• _Your goal_
Where a line in the listing contains the string "human", copy that line out.

• _Recorded information_

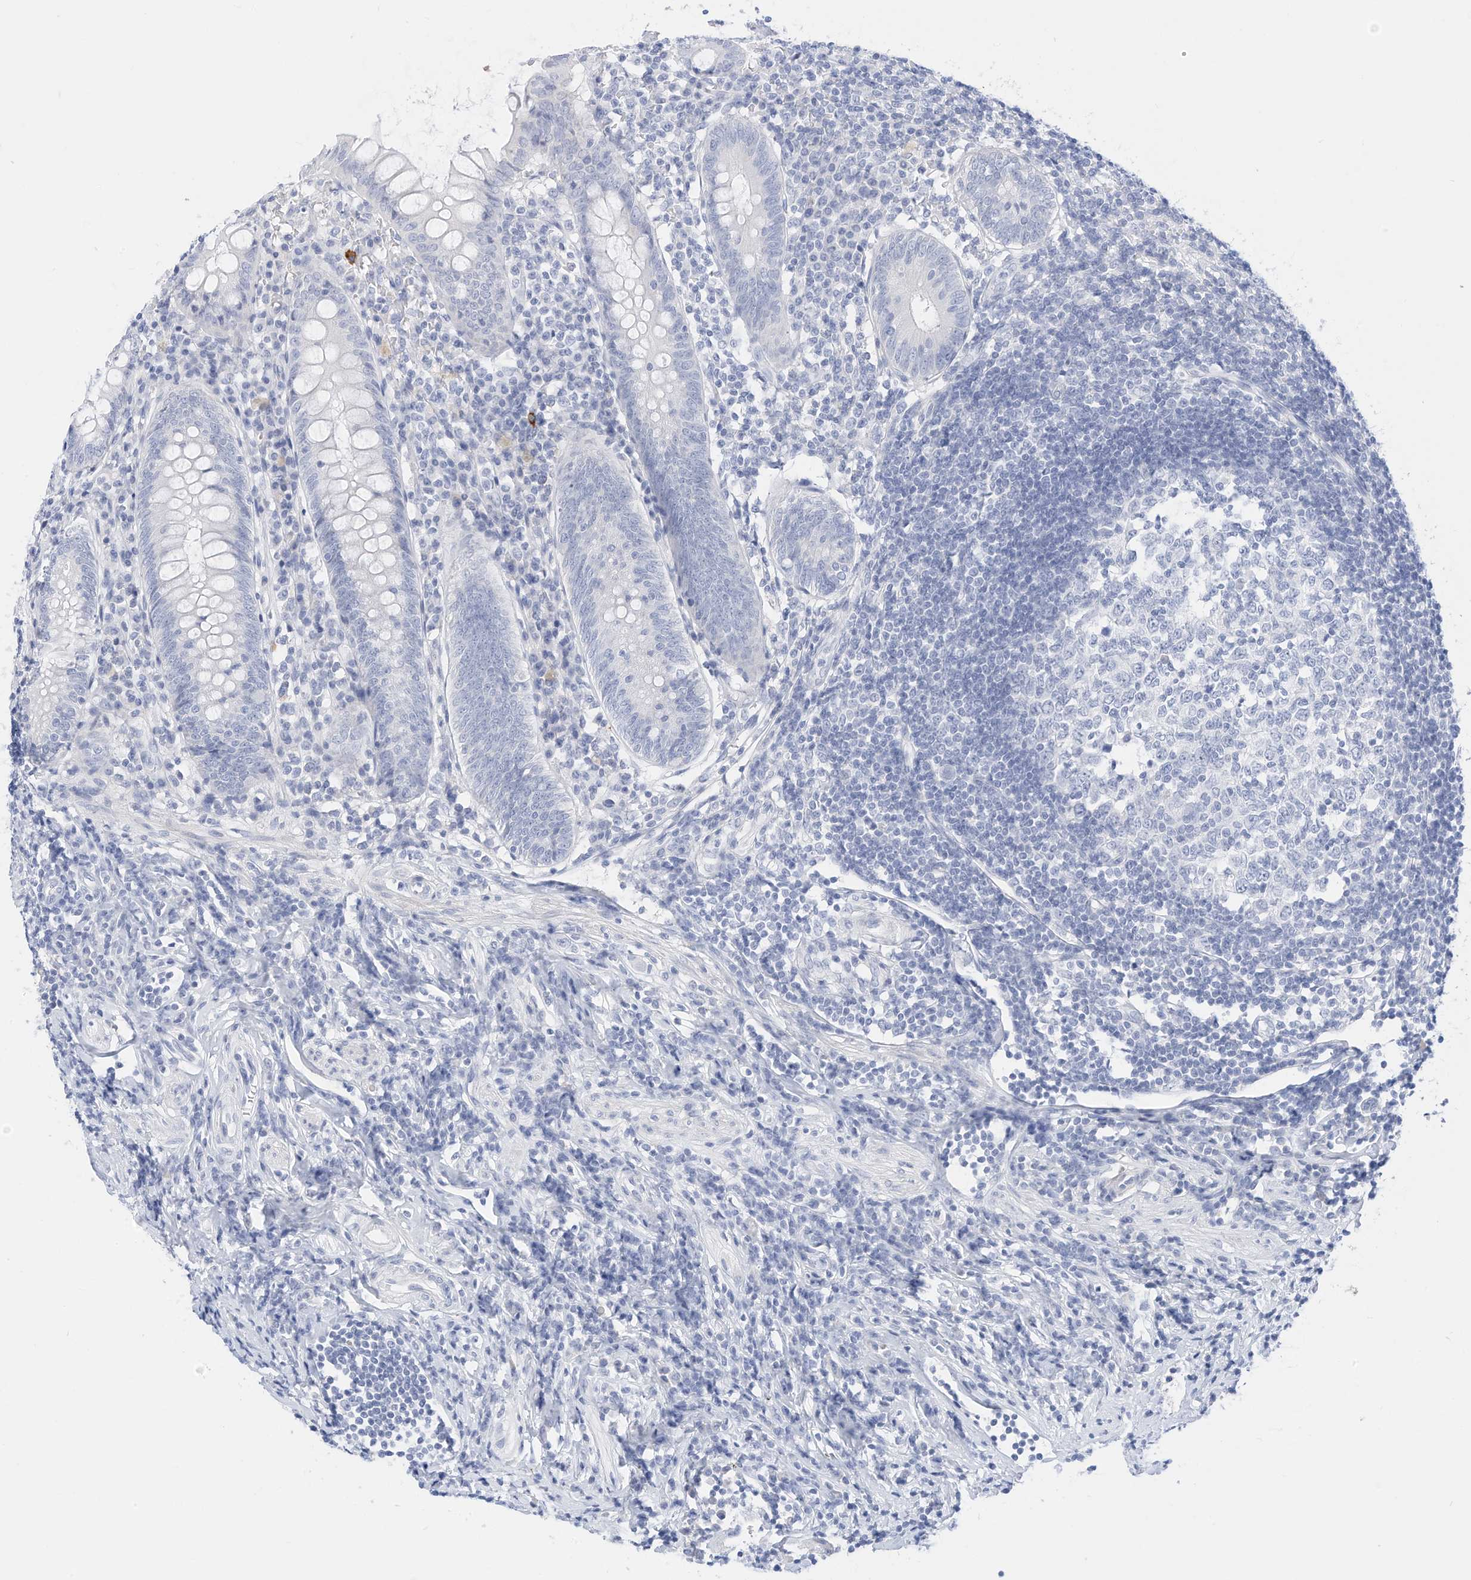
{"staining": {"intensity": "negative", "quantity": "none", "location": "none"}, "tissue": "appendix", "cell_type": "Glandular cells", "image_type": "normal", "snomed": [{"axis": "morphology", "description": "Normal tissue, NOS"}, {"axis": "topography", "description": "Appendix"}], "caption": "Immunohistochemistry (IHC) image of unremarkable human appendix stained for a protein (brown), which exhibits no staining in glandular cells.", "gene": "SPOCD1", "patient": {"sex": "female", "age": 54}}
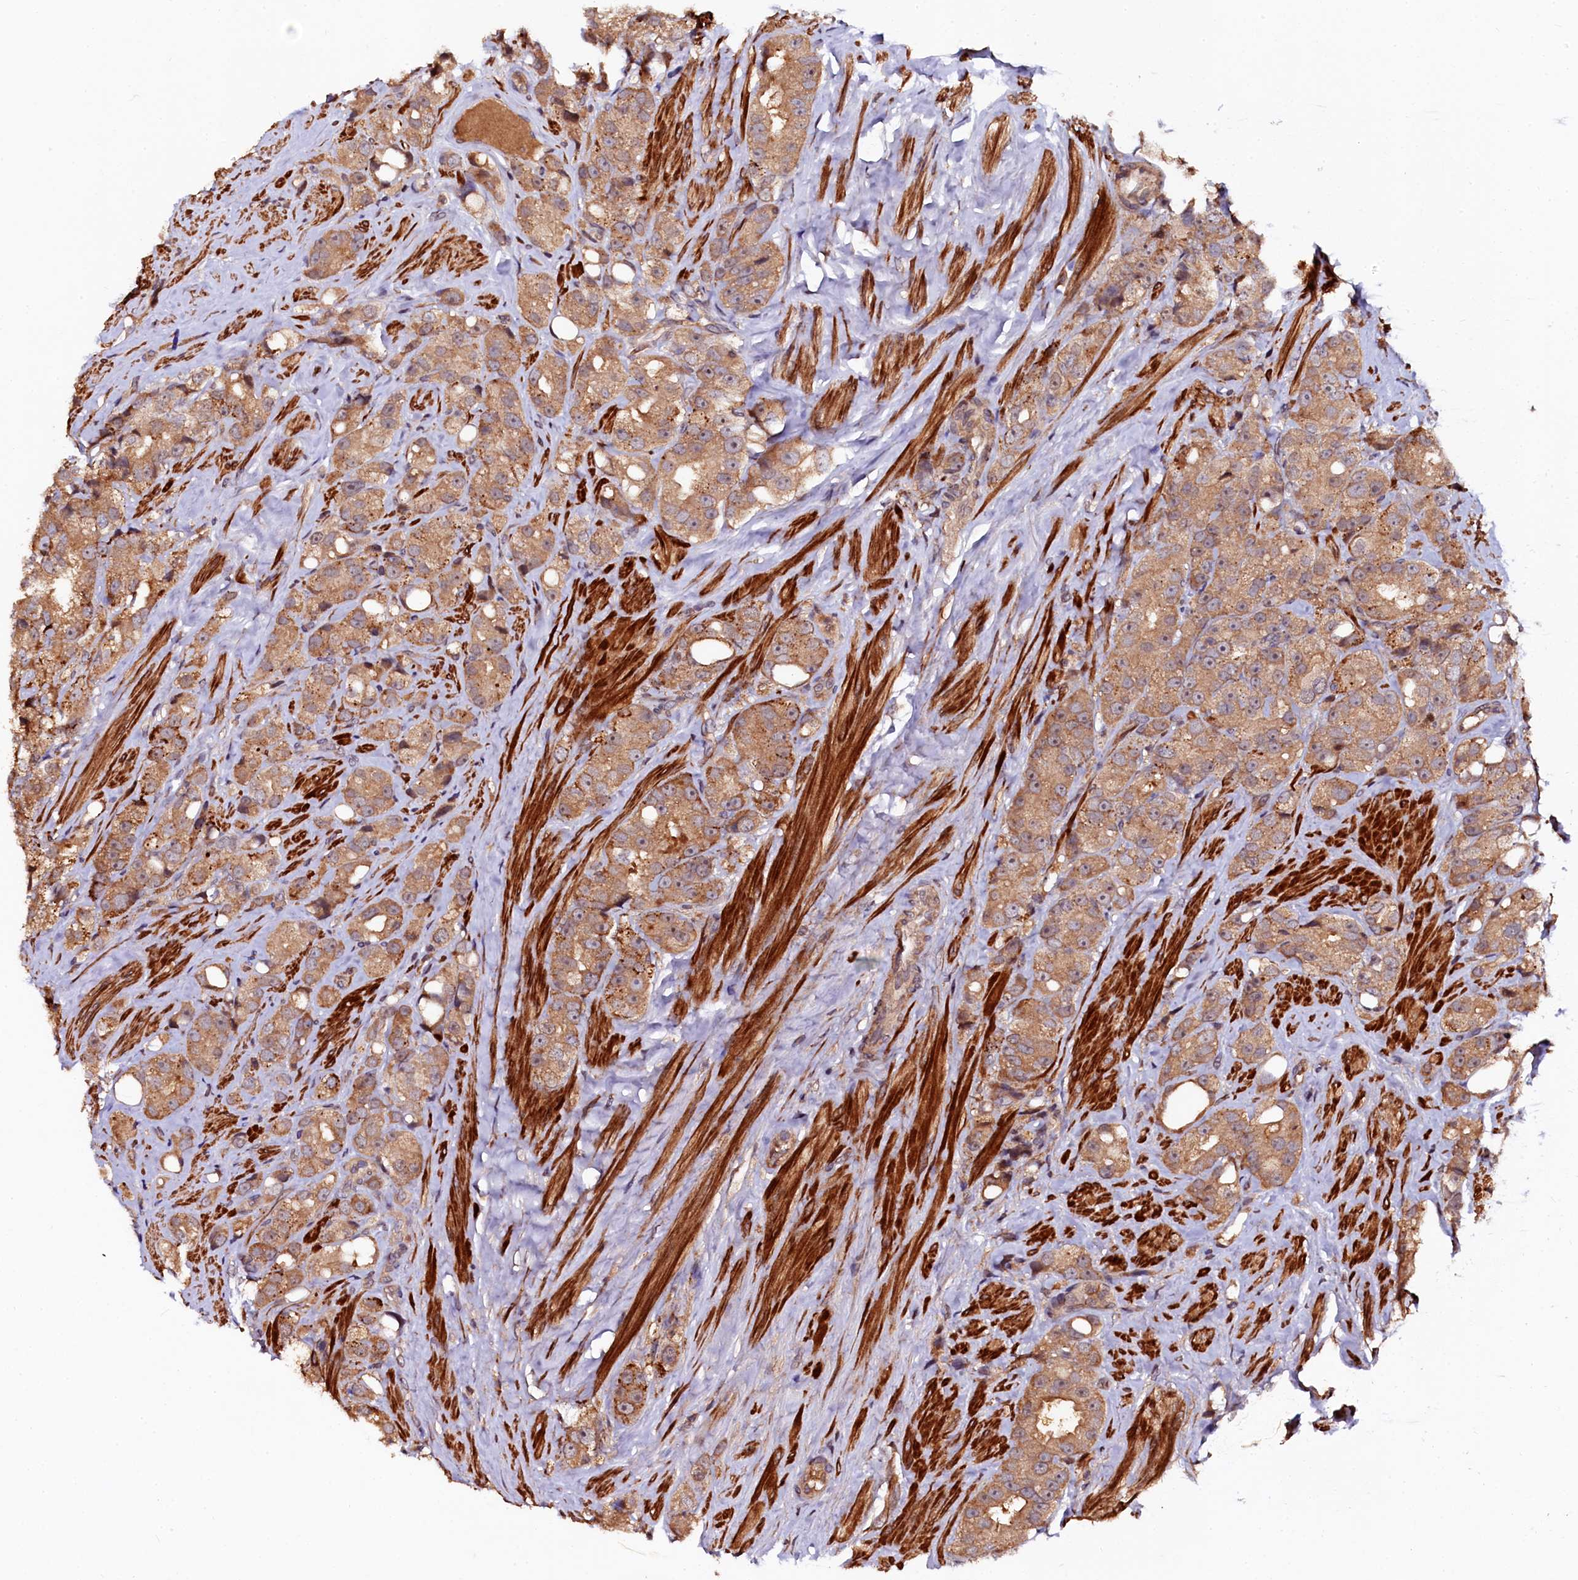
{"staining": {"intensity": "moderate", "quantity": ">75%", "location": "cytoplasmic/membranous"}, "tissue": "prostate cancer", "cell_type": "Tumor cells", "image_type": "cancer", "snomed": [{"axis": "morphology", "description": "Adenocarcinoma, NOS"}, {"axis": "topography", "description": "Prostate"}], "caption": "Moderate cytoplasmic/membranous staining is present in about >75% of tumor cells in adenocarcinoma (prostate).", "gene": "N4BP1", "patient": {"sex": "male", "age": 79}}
...
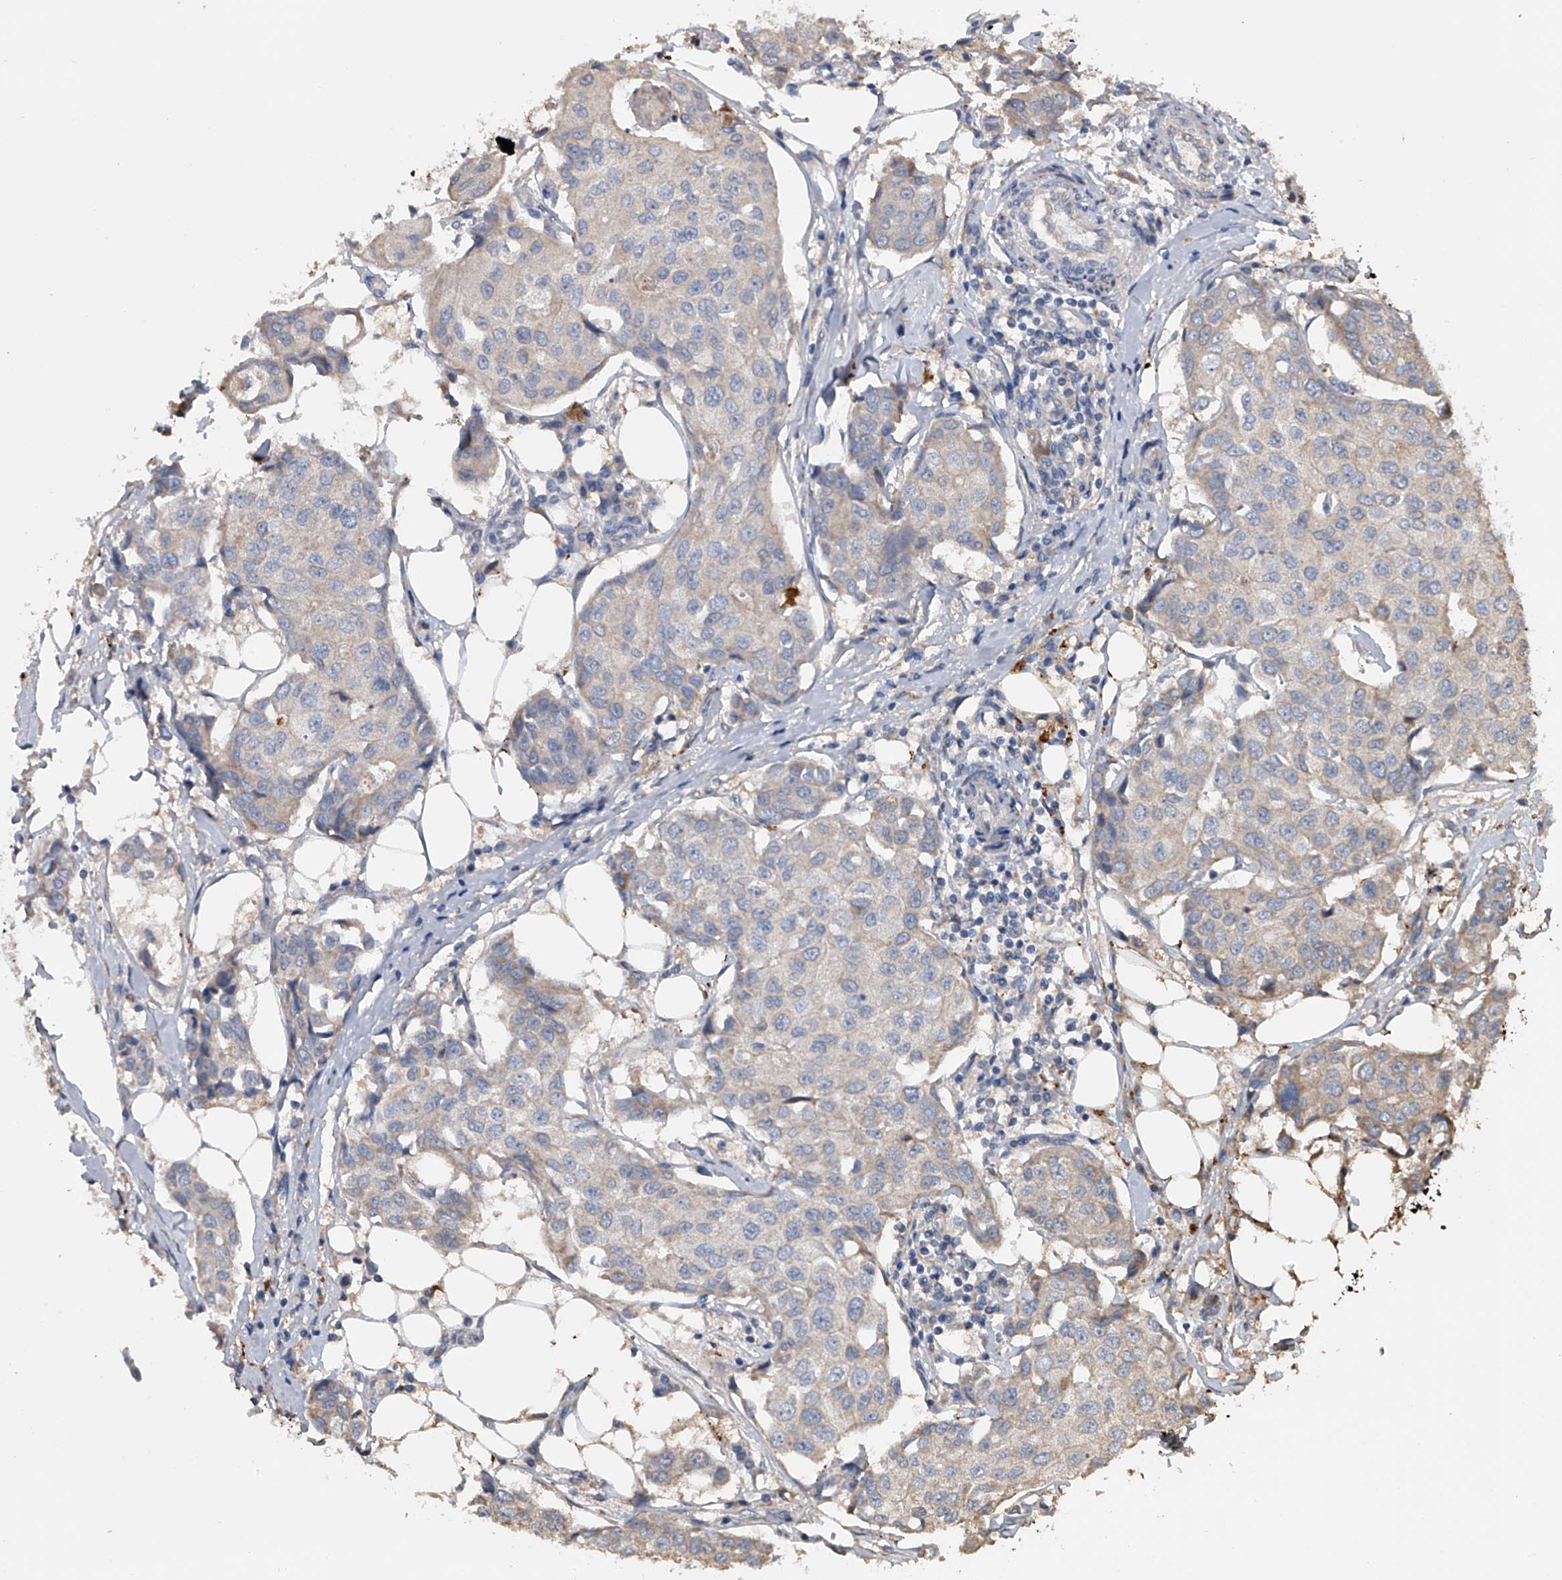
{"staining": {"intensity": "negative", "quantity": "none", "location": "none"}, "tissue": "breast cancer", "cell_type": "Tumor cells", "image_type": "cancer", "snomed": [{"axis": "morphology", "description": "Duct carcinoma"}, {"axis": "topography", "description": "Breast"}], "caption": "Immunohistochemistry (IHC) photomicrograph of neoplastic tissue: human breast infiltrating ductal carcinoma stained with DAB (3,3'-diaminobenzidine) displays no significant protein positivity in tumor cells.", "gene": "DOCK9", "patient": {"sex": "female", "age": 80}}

• _Solution for this problem_
{"staining": {"intensity": "negative", "quantity": "none", "location": "none"}, "tissue": "appendix", "cell_type": "Glandular cells", "image_type": "normal", "snomed": [{"axis": "morphology", "description": "Normal tissue, NOS"}, {"axis": "topography", "description": "Appendix"}], "caption": "Immunohistochemistry (IHC) image of unremarkable human appendix stained for a protein (brown), which exhibits no staining in glandular cells.", "gene": "SPOCD1", "patient": {"sex": "female", "age": 54}}
{"staining": {"intensity": "negative", "quantity": "none", "location": "none"}, "tissue": "breast cancer", "cell_type": "Tumor cells", "image_type": "cancer", "snomed": [{"axis": "morphology", "description": "Duct carcinoma"}, {"axis": "topography", "description": "Breast"}], "caption": "Immunohistochemistry (IHC) photomicrograph of neoplastic tissue: human breast infiltrating ductal carcinoma stained with DAB (3,3'-diaminobenzidine) displays no significant protein positivity in tumor cells.", "gene": "DOCK9", "patient": {"sex": "female", "age": 80}}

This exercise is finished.